How has the fashion industry evolved over your career?
When I started in menswear, I thought that world felt alive. There was something bubbling in New York with a few young designers, then all of a sudden, there was the emergence of menswear designers and brands having a voice, and male models were allowed to be themselves, whereas female models were not. There was more honesty for a while in menswear and I gravitated towards that.
L’Uomo Vogue cover image for May 2019 issue by Andreas Larsson, styled by Julie Ragolia | Source: Courtesy
What I love about what’s changing in the industry is that women now have this ability to be who they are. Female models are not just hangers for clothes, which might sound crude but that’s how it used to be. It’s no longer just the clothes — it’s about the people who wear them. In a visceral sense, there’s a greater interest in who the person on the other side of the page is and that’s what’s exciting about fashion.
For someone like me to feel at home in this space now is exciting because I feel like all of my sides have a voice. There was a recent piece in Vogue by Slick Woods about her mum and being a mum. It was the first time that I felt truly connected to a magazine because growing up, I didn’t see myself. People can start to see themselves in magazines and that for me has always been important.
What’s an essential ingredient to your work as a stylist today?
I need to feel something from people as they walk. I never want to feel like they’re just wearing clothes. If I can’t believe it, then I can’t do it, because I never want to feel dishonest. It’s the same with editorials — I cast from a human perspective.
The term “street casting” has always been funny to me because everybody is street cast. Even top models like Gisele were cast on the street. There’s no difference in this type of person or that type of person — what’s different is the kind of story you tell around each person. I’m grateful that the industry now is a place where we’re all thinking that way.
Are there any particular philosophies that have guided your career decisions?
Always try and be as honest as possible, and never think that I know what I’m doing. If I’m lucky enough to be 70 in this industry, I will still feel like a 20-year-old kid who’s trying to figure out what she’s doing. I never want to lose that childlike manner of wonder, and I never assume that I’ve done something great, because then I can’t get better.
As a young person in the industry, I think the greatest lesson I learned was to really understand what my job was. If I didn’t learn how to do budgets as a junior or ensure that I was organised, then I wouldn’t have been able to style a major celebrity at the same time as styling a fashion show and working on three different editorials.
Observing is the best educational tool.
I’m also a really calm person when I work because I’m grateful for what I have.
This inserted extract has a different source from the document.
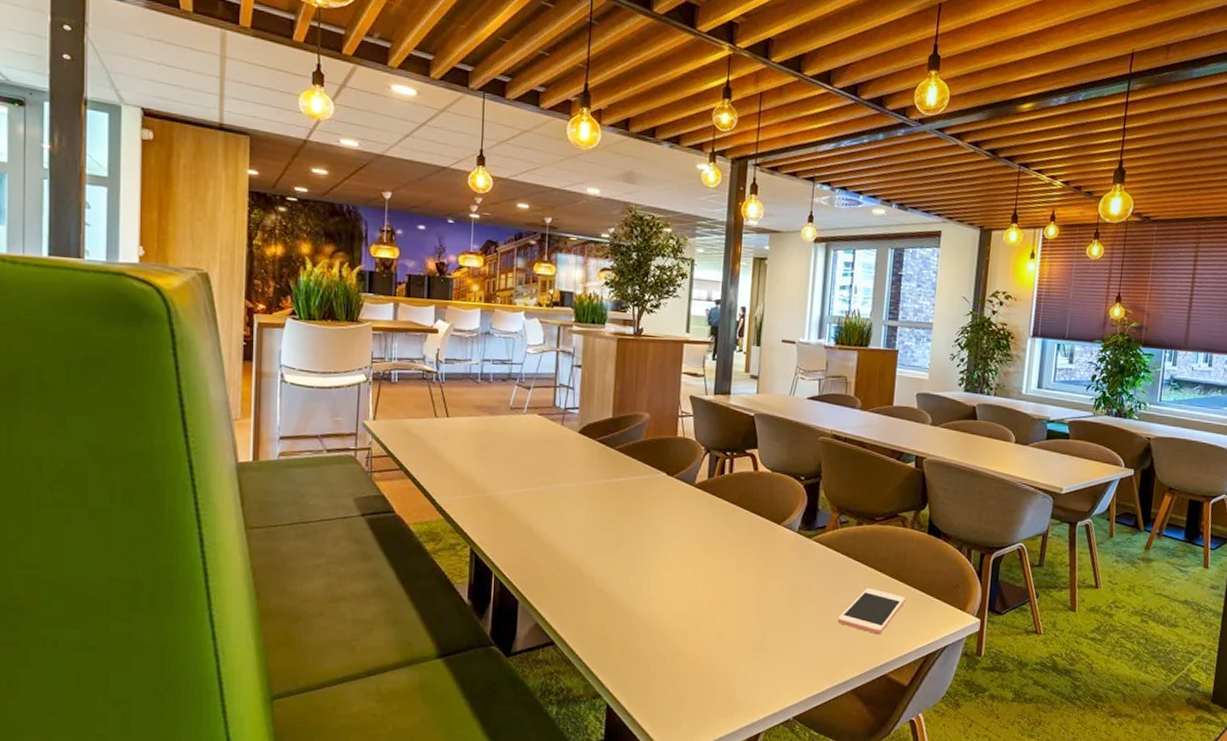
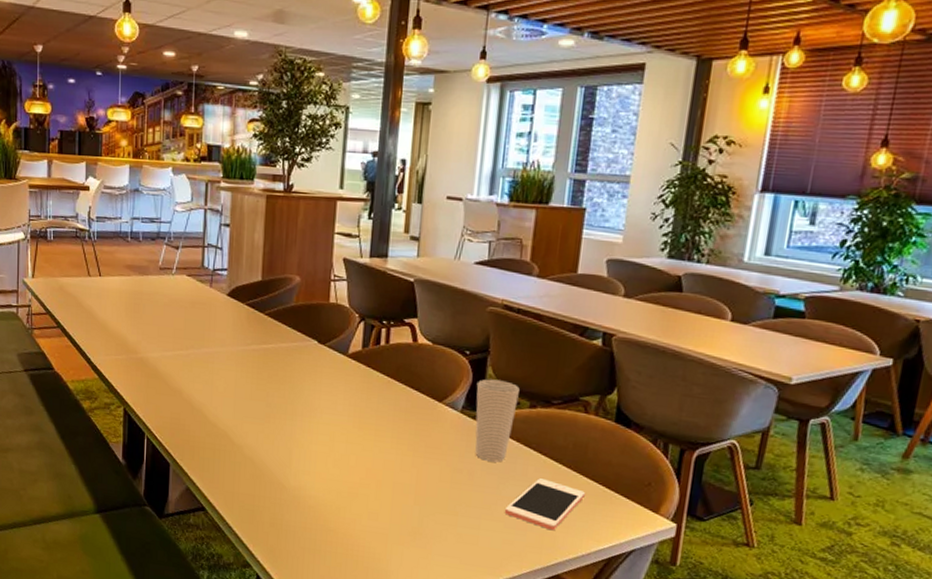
cup: none [810,501,848,576] -> present [475,379,520,462]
I grew up with nothing so to be in a position where I’m flying from New York to Milan, Paris to Mexico City to LA, just this month, is unbelievable.
What makes a junior stand out to you?
I’ve had interns and young kids ask me about taking styling classes, but I always advise them to concentrate on other aesthetic fields because you bring so much in from outside. This industry is about understanding how to read what is happening and anticipate what is about to happen. Spending time in galleries and museums was, for me, a way out growing up and through that, I learned that there was a bigger picture.
Understand culture — really observe it. Sit on a bench and watch people. You’ll learn a lot about how people move, how people think, how people dress. You then see those subtle cues from humans that are exciting. Observing is the best educational tool.
What do you believe is essential for someone starting a career in fashion?
Patience. Nothing happens immediately. Sometimes it seems like people are just coming out of nowhere, doing X or Y campaign or shoot. But they will have been planning it for a long time in their heads and hearts. Nothing just happens. These people have been working for it in some way or another for a long time.